Saved data entries
──────
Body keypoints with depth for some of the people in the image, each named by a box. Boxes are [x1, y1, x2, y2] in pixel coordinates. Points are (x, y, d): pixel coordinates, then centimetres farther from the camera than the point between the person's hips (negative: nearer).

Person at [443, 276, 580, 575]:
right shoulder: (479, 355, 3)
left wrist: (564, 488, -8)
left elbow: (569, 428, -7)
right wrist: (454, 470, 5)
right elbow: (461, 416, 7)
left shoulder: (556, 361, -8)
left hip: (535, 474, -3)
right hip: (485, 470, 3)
──────
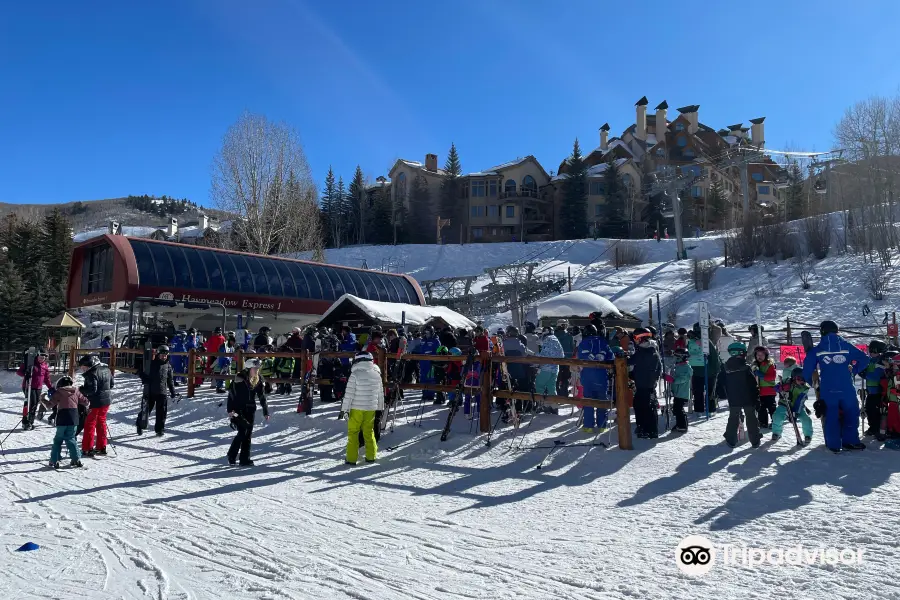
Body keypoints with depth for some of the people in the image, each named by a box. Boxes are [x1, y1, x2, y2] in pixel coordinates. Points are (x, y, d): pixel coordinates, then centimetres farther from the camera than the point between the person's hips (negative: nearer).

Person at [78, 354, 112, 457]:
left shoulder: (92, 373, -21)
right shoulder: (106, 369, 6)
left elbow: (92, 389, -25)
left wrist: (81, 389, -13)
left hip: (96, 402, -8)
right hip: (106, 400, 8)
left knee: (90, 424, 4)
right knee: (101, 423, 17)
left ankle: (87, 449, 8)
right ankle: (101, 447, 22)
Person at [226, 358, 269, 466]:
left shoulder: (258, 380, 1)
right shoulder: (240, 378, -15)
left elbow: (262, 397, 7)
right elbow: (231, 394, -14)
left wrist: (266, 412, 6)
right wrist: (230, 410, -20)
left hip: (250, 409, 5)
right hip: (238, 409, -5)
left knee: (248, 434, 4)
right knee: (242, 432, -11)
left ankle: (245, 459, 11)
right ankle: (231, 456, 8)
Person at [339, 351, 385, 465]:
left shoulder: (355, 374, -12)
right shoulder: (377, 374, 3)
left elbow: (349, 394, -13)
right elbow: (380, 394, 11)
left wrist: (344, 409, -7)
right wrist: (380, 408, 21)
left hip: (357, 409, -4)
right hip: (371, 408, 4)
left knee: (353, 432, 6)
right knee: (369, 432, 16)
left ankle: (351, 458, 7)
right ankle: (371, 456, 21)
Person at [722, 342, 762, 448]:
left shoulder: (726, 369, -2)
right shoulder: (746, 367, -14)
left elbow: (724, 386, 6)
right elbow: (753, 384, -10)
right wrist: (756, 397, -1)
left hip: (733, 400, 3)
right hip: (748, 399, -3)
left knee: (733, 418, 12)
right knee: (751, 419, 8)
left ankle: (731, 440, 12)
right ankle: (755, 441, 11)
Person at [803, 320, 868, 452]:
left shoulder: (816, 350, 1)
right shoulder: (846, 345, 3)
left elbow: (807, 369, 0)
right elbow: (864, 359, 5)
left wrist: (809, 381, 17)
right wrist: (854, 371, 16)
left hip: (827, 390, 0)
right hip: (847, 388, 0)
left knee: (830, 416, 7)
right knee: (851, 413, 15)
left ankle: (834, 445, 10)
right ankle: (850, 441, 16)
──────
Rewrite the listing from the line that has "left wrist: (809, 381, 17)" through the line that has "right ankle: (850, 441, 16)", both included, and offset every number in the keypoint values (the x, y and depth figures) by 74. Keep everything else on those lines as it is.

(Exercise response)
left wrist: (883, 455, 91)
right wrist: (928, 445, 90)
left hip: (901, 464, 74)
right hip: (921, 462, 74)
left knee: (904, 490, 81)
right knee: (925, 487, 89)
left ankle: (908, 519, 84)
right ankle: (924, 515, 90)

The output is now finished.